Now, the event loop starvation is the worst problem. If you have short lived code node works very well. But if you do CPU intensive stuff and have a function that keeps the CPU busy for an excessive amount of time... like 50 ms (50 ms of solid, blocking, synchronous CPU time, not asynchronous code taking 50 ms), operations being handled by the event loop such as processing HTTP requests start falling behind and eventually timing out.
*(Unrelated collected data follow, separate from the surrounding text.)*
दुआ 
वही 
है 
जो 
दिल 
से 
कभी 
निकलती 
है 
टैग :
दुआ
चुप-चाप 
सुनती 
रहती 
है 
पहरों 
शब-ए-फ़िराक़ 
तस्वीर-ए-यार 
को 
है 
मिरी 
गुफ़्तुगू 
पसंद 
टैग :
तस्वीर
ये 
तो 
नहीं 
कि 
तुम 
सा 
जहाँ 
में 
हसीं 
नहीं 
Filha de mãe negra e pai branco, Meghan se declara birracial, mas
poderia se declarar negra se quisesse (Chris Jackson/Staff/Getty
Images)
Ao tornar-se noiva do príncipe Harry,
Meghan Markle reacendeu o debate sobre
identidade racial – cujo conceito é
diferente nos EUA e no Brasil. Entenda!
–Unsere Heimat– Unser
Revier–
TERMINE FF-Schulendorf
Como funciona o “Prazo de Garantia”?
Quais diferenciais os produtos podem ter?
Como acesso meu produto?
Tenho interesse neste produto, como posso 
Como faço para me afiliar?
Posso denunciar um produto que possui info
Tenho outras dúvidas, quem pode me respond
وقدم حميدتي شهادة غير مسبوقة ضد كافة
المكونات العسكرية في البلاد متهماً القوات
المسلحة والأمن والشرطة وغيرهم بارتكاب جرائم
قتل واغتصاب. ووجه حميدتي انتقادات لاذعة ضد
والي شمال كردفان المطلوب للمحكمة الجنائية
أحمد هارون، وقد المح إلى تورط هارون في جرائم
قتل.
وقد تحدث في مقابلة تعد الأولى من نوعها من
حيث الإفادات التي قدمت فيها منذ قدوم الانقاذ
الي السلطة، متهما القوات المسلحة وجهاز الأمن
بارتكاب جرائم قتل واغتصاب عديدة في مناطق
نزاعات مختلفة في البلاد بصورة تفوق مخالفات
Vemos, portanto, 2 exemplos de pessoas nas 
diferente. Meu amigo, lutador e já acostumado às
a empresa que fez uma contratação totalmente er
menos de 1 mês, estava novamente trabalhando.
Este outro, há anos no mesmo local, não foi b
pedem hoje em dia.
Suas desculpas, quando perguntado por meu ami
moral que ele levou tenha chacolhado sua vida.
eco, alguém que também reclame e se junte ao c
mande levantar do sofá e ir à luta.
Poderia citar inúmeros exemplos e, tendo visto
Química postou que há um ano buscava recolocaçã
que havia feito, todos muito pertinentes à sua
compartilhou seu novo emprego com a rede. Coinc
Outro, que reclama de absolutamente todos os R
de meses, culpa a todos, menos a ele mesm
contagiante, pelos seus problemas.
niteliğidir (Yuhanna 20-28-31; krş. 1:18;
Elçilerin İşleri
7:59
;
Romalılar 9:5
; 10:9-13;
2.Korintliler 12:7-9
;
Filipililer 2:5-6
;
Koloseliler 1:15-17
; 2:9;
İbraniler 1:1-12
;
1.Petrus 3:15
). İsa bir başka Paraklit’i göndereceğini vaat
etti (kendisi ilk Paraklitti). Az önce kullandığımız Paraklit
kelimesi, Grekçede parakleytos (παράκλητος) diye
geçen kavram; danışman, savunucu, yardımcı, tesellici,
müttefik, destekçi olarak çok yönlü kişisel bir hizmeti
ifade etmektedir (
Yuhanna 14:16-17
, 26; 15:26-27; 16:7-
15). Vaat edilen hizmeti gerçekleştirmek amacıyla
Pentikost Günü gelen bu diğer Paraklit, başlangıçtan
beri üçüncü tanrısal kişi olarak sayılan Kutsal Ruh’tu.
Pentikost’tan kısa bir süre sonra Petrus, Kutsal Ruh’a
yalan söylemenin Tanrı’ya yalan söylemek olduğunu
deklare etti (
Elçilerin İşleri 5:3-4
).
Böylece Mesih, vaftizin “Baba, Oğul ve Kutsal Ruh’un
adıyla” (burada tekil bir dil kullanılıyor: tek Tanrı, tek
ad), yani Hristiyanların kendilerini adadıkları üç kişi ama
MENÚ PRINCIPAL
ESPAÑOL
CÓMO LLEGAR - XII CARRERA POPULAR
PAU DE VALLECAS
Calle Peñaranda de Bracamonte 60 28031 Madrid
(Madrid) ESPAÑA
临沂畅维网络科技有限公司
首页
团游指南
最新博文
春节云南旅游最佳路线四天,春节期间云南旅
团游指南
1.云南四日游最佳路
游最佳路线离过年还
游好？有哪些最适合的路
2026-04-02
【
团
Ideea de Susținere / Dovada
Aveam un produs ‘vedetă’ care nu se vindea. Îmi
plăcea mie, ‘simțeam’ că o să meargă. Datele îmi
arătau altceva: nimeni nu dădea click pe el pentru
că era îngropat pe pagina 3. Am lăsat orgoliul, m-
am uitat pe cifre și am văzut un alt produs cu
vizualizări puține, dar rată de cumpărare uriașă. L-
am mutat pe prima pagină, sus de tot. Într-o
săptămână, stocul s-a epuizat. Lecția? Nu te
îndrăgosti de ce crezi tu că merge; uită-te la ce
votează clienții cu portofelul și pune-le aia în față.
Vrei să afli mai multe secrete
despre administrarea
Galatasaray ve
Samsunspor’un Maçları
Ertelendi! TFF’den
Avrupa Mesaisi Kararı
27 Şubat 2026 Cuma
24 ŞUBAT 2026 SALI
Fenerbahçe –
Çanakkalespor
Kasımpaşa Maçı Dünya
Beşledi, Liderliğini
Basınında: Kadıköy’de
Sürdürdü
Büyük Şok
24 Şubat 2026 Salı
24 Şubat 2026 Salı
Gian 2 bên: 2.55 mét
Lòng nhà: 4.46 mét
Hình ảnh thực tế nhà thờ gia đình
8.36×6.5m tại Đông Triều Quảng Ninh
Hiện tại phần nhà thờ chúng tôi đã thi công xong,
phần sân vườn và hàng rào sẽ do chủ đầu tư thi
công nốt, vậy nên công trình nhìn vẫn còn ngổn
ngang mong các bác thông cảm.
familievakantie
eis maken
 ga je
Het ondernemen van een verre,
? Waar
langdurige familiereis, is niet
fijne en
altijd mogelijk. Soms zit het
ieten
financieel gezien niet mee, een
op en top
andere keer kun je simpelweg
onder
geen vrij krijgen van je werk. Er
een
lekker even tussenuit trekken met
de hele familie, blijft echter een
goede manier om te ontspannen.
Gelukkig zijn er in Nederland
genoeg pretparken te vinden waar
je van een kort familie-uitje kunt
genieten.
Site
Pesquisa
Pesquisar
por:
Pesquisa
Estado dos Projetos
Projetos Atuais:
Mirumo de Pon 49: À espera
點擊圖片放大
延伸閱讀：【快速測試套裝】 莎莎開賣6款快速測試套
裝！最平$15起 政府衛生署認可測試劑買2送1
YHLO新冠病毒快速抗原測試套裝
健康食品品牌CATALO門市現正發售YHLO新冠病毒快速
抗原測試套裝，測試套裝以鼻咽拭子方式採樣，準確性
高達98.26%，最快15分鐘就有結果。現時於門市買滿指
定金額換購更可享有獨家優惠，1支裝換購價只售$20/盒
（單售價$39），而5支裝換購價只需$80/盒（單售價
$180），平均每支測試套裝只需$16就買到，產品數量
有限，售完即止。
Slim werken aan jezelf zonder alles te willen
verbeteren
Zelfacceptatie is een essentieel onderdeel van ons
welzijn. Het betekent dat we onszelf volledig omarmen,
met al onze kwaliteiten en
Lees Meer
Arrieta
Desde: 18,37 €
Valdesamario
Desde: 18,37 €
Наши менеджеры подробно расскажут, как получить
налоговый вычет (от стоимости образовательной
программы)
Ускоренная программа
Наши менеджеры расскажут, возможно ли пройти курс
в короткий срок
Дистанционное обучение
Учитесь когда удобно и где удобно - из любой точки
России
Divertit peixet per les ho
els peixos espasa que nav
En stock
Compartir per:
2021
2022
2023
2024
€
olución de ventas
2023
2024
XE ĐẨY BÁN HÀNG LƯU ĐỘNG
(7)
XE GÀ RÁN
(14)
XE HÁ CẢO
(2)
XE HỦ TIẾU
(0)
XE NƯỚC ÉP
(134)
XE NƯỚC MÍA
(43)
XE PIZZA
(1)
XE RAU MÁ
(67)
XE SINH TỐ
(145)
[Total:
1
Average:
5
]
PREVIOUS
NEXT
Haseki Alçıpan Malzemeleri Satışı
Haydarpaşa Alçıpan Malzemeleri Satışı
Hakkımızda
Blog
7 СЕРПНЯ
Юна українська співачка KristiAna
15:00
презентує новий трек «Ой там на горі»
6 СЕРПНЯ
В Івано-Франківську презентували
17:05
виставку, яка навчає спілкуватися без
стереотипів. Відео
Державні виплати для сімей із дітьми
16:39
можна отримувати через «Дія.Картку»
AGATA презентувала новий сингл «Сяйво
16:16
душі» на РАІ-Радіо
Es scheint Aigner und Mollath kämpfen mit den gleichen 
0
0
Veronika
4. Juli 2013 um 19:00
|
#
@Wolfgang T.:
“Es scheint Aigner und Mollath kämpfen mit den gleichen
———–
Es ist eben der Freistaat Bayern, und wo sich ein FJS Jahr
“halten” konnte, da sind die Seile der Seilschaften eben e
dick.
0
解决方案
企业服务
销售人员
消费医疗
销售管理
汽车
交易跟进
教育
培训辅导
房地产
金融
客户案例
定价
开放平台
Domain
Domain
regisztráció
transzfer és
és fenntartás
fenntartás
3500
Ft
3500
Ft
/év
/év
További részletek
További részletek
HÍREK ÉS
The way to find a CPU bottleneck is using a performance profiler. nodegrind/qcachegrind are my preferred profiling tools but others prefer flamegraphs and such. However it can be hard to run a profiler in production. Just take a development server and slam it with requests. aka: a load test. There are many tools for this.
Finally, another way to debug the problem is:
env NODE_DEBUG=tls,net node <...arguments for your app>
node has optional debug statements that are enabled through the NODE_DEBUG environment variable. Setting NODE_DEBUG to tls,net will make node emit debugging information for the tls and net modules... so basically everything being sent or received. If there's a timeout you will see where it's coming from.